バーナード・フィッシュマン(Bernard Fishman)の「自転車で月へ行った男」(1979)は、文庫本で170ページほどの中編小説。原題は”The man who rode his 10-speed bicycle to the moon”、主人公はニューヨークで成功したグラフィック・デザイナーで、豪華なアパートに住んいる。45歳の誕生日に妻からプレゼントされたのが10段変速の自転車。誰もが憧れる高性能スポーツ・バイクだ。
いかにもお洒落なリア充都会物語のようだが、冒頭から暗雲が立ち込めている。主人公は何に対しても感情や興味を持てなくなり、透明人間になりそうだと不安に苛まれる。自転車を練習しても複雑な機構や前傾姿勢に慣れず、玄関の飾り物になる。円満な生活はうわべだけに思え、妻と別れて暮らし始める。白く大きなグレート・ピレネニーズの愛犬が老衰するのを見かねて、尊厳死に送り出す。
一方、偶然出会った美しい娘に好意を寄せられ、親密になっていく。再び自転車に取り組み、変速を体得して軽快に走り回るようになる。何やら状況が好転したようだ。ところが、古めかしいペニー・ファージング(だるま型自転車)に出会い、不穏な気配が忍び寄る。明らかに場違いなのに、周囲の人は誰も気がつかない。乗り手は主人公を探しているらしい。そして突如として消え去る。
この辺りから巧妙に現実と夢想が入り混じり、区別がつきにくくなる。自転車に乗って世界中を周り、妻と一緒に走るのは、うたた寝の夢の中での出来事だ。だが、美しい娘と一緒にペニー・ファージングを探し出そうと自転車で駆け巡るのは現実だろうか。ましてや、当然のように月へ行こうとするのは正気の沙汰ではない。しかも自転車で月に辿り着かんとする時に、亡き愛犬が追いかけて来る。

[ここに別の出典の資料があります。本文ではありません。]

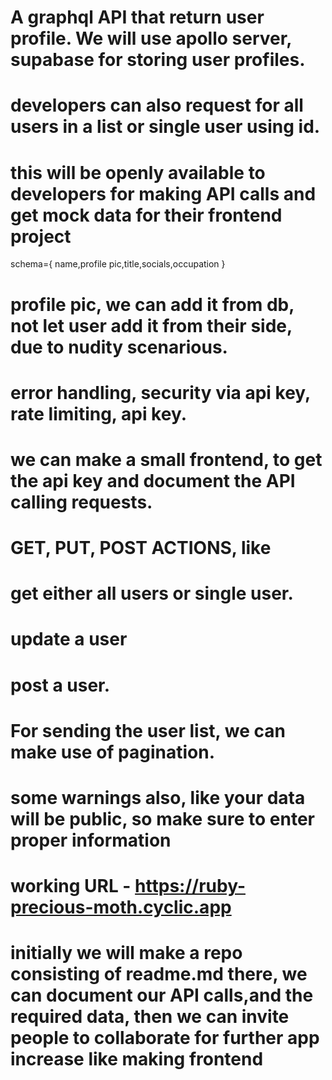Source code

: # A graphql API that return user profile. We will use apollo server, supabase for storing user profiles.
# developers can also request for all users in a list or single user using id.
# this will be openly available to developers for making API calls and get mock data for their frontend project
schema={
    name,profile pic,title,socials,occupation
}
# profile pic, we can add it from db, not let user add it from their side, due to nudity scenarious.
# error handling, security via api key, rate limiting, api key.
# we can make a small frontend, to get the api key and document the API calling requests.
# GET, PUT, POST ACTIONS, like 
# get either all users or single user.
# update a user
# post a user.
# For sending the user list, we can make use of pagination.
# some warnings also, like your data will be public, so make sure to enter  proper information
# working URL - https://ruby-precious-moth.cyclic.app
# initially we will make a repo consisting of readme.md there, we can document our API calls,and the required data, then we can invite people to collaborate for further app increase like making frontend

本作は「星の王子様」や「かもめのジョナサン」の現代版、都会版と評されたのも頷ける。良質なファンタジーがそうであるように、これは単に滑稽無稽な与太話ではなく、紛れもない現実の感覚の純化であり、至福の瞬間の永続化に他ならない。それは例えば、滑らかな路面での風を纏った疾走であり、苦行じみたヒルクライムの先の自然落下だ。その時確かに車輪は地面に触れていないはずだ。
もう一つ楽しめるのは、ふんだんに盛り込れたニューヨークの地名だ。主人公の初めての遠出はグラマシー・パークからソーホーに立ち寄り、バッテリー・パークまでの約4.7マイル(7.6km)。五番街からブロードウェイを経てセントラル・パークへ、そしてアッパー・マンハッタンを抜けて月へ向かうのはジョージ・ワシントン・ブリッジの優雅な弧線、といった具合。
筆者は僅かな滞在であるものの、何度かニューヨークを訪れたことがある。マンハッタンの川沿いを周回するグリーンウェイには感激したし、休日なら目抜き通りでも自転車で快適に走ることができた。ただ、芝生に寝転んで眺めた貿易センタービルには、なぜか入ろうとは思わなかった。そして、911以降はテロ対策で治安が良くなったのに驚かされ、それはストリート・ファイトに繋がっていく。
グリーンウェイが提唱され整備が始まるのは1990年代なので、本作には登場しない。一方で、マナーの悪い自動車に苦労する様子はしっかりと描かれている。ひどい渋滞を颯爽と通り抜けるメッセンジャーが活躍し始める頃だ。主人公が「いかにもニューヨーク的だ」と言う10段変速の自転車は、知人によると前2段、後5段の変速ギアらしい。ダウン・チューブのシフターで切り替えるのだろう。